■ Document text ■
......

Codedarm, You are at the right place indeed!
I guess at the beginning everyone is willing to spread the TRUTH and share the Holy Grail of Health, I was like that too. Ofcourse now I'm looking forward to share my experience and knowledge too, but I really try to see if the other person is willing to hear me.

There's no need to make Yourself mad. Maybe at the beginning just observate, read books, watch vegan movies [those without David Wolfie he he], READ BOOKS! There is nothing more calming [for me] than education. I read "China Study", "80/10/10", "Starch Solution", "How To Reverse Diabetes", and others. + heaps and heaps of educational videos on YouTube [Dr.McDougall, Dr.Neal Barnard, Dr.Esselstyn, + others]. When You gain knowledge, You become a calm, knowing person.

......

Collected data
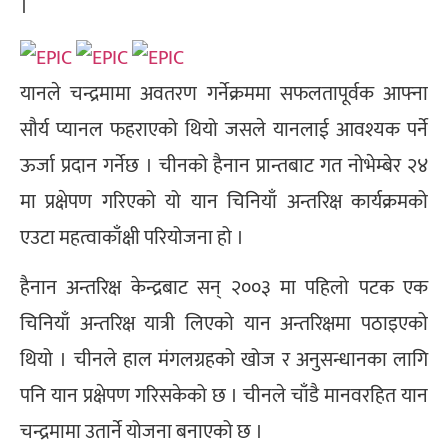
।
यानले चन्द्रमामा अवतरण गर्नेक्रममा सफलतापूर्वक आफ्ना
सौर्य प्यानल फहराएको थियो जसले यानलाई आवश्यक पर्ने
ऊर्जा प्रदान गर्नेछ । चीनको हैनान प्रान्तबाट गत नोभेम्बेर २४
मा प्रक्षेपण गरिएको यो यान चिनियाँ अन्तरिक्ष कार्यक्रमको
एउटा महत्वाकाँक्षी परियोजना हो ।
हैनान अन्तरिक्ष केन्द्रबाट सन् २००३ मा पहिलो पटक एक
चिनियाँ अन्तरिक्ष यात्री लिएको यान अन्तरिक्षमा पठाइएको
थियो । चीनले हाल मंगलग्रहको खोज र अनुसन्धानका लागि
पनि यान प्रक्षेपण गरिसकेको छ । चीनले चाँडै मानवरहित यान
चन्द्रमामा उतार्ने योजना बनाएको छ ।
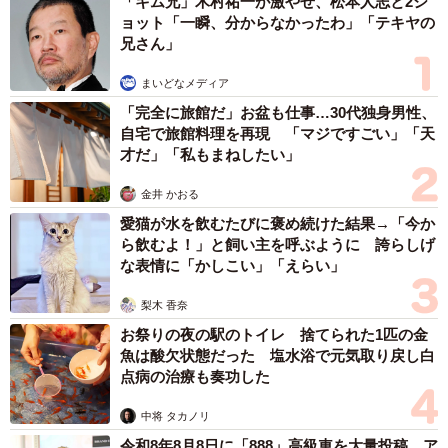
「キム兄」木村祐一が激やせ、松本人志と2シ
ョット「一瞬、分からなかったわ」「テキヤの
兄さん」
まいどなメディア
「完全に旅館だ」お盆も仕事…30代独身男性、
自宅で旅館料理を再現 「マジですごい」「天
才だ」「私もまねしたい」
金井 かおる
愛猫が水を飲むたびに褒め続けた結果→「今か
ら飲むよ！」と飼い主を呼ぶように 誇らしげ
な表情に「かしこい」「えらい」
梨木 香奈
お祭りの夜の駅のトイレ 捨てられた1匹の金
魚は酸欠状態だった 塩水浴で元気取り戻し白
点病の治療も奏功した
中将 タカノリ
令和8年8月8日に「888」高級車を大量投稿 ア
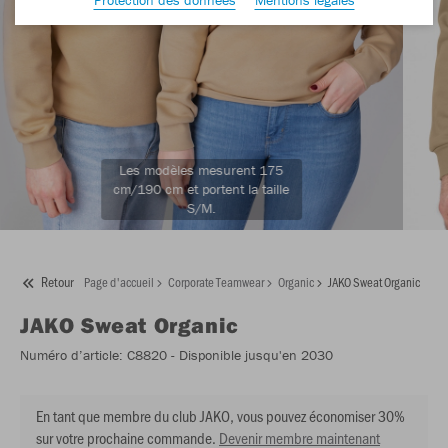
Les modèles mesurent 175
cm/190 cm et portent la taille
S/M.
Retour
Page d'accueil
Corporate Teamwear
Organic
JAKO Sweat Organic
JAKO
Sweat Organic
Numéro d’article:
C8820
- Disponible jusqu'en 2030
En tant que membre du club JAKO, vous pouvez économiser 30%
sur votre prochaine commande.
Devenir membre maintenant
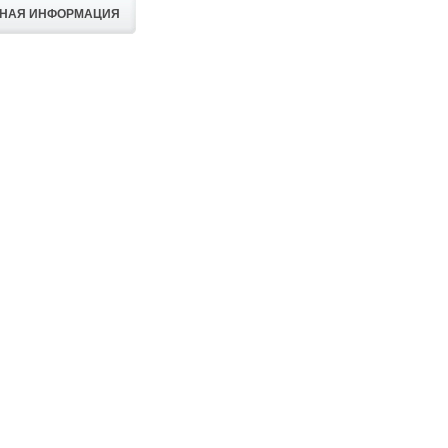
ТНАЯ ИНФОРМАЦИЯ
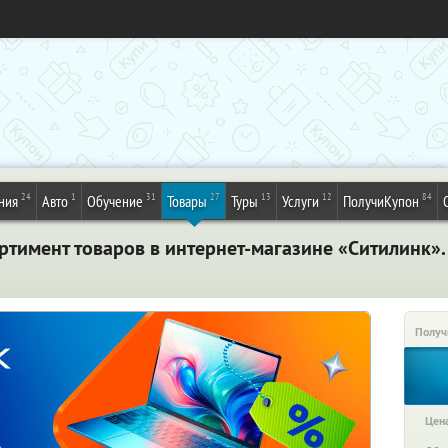
24
1
31
27
13
12
84
ния
Авто
Обучение
Товары
Туры
Услуги
ПолучиКупон
ртимент товаров в интернет-магазине «Ситилинк».
Получ
Цена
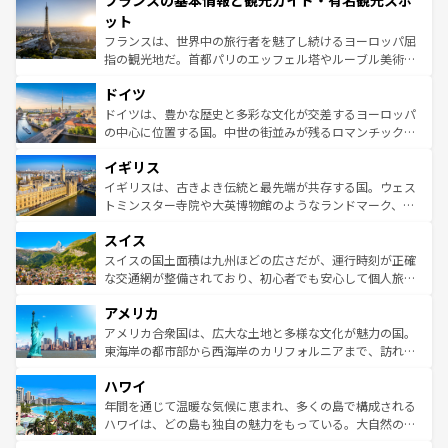
フランスの基本情報と観光ガイド・有名観光スポ
文化が根付くこの国では、情熱的なフラメンコ、熱気あふ
なお、新着のイタリア情報は
コンテンツ一覧
を参照してほ
れる闘牛、そして美味しいタパスが生活の一部となってい
ット
しい。
る。首都マドリードの洗練された雰囲気や、バルセロナの
フランスは、世界中の旅行者を魅了し続けるヨーロッパ屈
アートに溢れた街角から、地方では古代ローマ遺跡や中世
指の観光地だ。首都パリのエッフェル塔やルーブル美術館
の城塞都市、穏やかなビーチリゾートまで多彩な表情を見
といった象徴的なスポットから、田舎町の古風な美しさま
せる。地方によって風土や気候が異なるスペインはその個
ドイツ
で、幅広い魅力が詰まっている。華麗な宮殿、歴史的な大
性で訪れる人を魅了する。 なお、新着のスペイン情報は
コ
聖堂、美しいビーチ、そして豊かな自然が、訪れる者を心
ドイツは、豊かな歴史と多彩な文化が交差するヨーロッパ
ンテンツ一覧
を参照してほしい。
から魅了する。また、フランスは美食の国としても知ら
の中心に位置する国。中世の街並みが残るロマンチック街
れ、フランス料理はユネスコ無形文化遺産にも登録されて
道から、未来を先取りするようなモダンな都市まで多様な
イギリス
いる。シャンパンの発祥地であるランス、プロヴァンスの
顔を持つこの国は、どこを歩いても飽きることがない。ベ
香り高いラベンダー畑など、多彩な楽しみ方が可能だ。さ
ルリンの文化的活気、バイエルン州のアルプスの絶景、そ
イギリスは、古きよき伝統と最先端が共存する国。ウェス
らに、パリ以外の地域にも魅力が溢れており、どの街角に
してライン川沿いのワイン畑といった風景は必見。ビール
トミンスター寺院や大英博物館のようなランドマーク、歴
も豊かな歴史と文化が息づいている。パリ以外の個性あふ
とソーセージを味わいながら地元の人と過ごす楽しい時間
史ある大学都市、美しい丘陵地帯や牧歌的な風景など、エ
れる地方に足を運ぶとそれぞれで全く異なる文化を体験で
スイス
は、お酒好きな人にはぜひ体験してほしい。 なお、新着の
リアごとに異なる魅力がある。また、優雅なアフタヌーン
きるだろう。 なお、新着のフランス情報は
コンテンツ一覧
ドイツ情報は
コンテンツ一覧
を参照してほしい。
ティー、ビール好きにはたまらない英国パブ、サッカー観
スイスの国土面積は九州ほどの広さだが、運行時刻が正確
を参照してほしい。
戦など、本場だからこそできる体験も豊富。イギリスを旅
な交通網が整備されており、初心者でも安心して個人旅行
して楽しみつくそう。 なお、新着のイギリス情報は
コンテ
を楽しめる。日本同様に時刻表どおりの旅が可能だ。中世
アメリカ
ンツ一覧
を参照してほしい。
の建物がそのまま残る町や、スイスならではのユニークな
博物館もあり、アルプス観光だけでなく町歩きも満喫する
アメリカ合衆国は、広大な土地と多様な文化が魅力の国。
ことができる。国民の所得が高いため物価も高いが、旅行
東海岸の都市部から西海岸のカリフォルニアまで、訪れる
者向けの交通パス提供のサービスもあり、うまく活用すれ
場所ごとに異なる風景と体験が待っている。ニューヨーク
ハワイ
ば市内交通費無料で観光を楽しむこともできる。 なお、新
のような巨大都市は、観光、ショッピング、エンターテイ
着のスイス情報は
コンテンツ一覧
を参照してほしい。
ンメントが詰まった刺激的なスポットだ。一方、アメリカ
年間を通じて温暖な気候に恵まれ、多くの島で構成される
西部には大自然が広がり、グランドキャニオンやイエロー
ハワイは、どの島も独自の魅力をもっている。大自然の神
ストーン国立公園といった絶景が堪能できる。さらに、南
秘を感じたいなら、火山が生み出した壮大な景観を誇るハ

......

■ Activity ■
Copy the vegan advice post from "I guess at the" up to and including "calm, knowing person.", swapping "calming" for "soothing". Work from the text alone and leave the listing aside.

■ Reply to the task ■
I guess at the beginning everyone is willing to spread the TRUTH and share the Holy Grail of Health, I was like that too. Ofcourse now I'm looking forward to share my experience and knowledge too, but I really try to see if the other person is willing to hear me.

There's no need to make Yourself mad. Maybe at the beginning just observate, read books, watch vegan movies [those without David Wolfie he he], READ BOOKS! There is nothing more soothing [for me] than education. I read "China Study", "80/10/10", "Starch Solution", "How To Reverse Diabetes", and others. + heaps and heaps of educational videos on YouTube [Dr.McDougall, Dr.Neal Barnard, Dr.Esselstyn, + others]. When You gain knowledge, You become a calm, knowing person.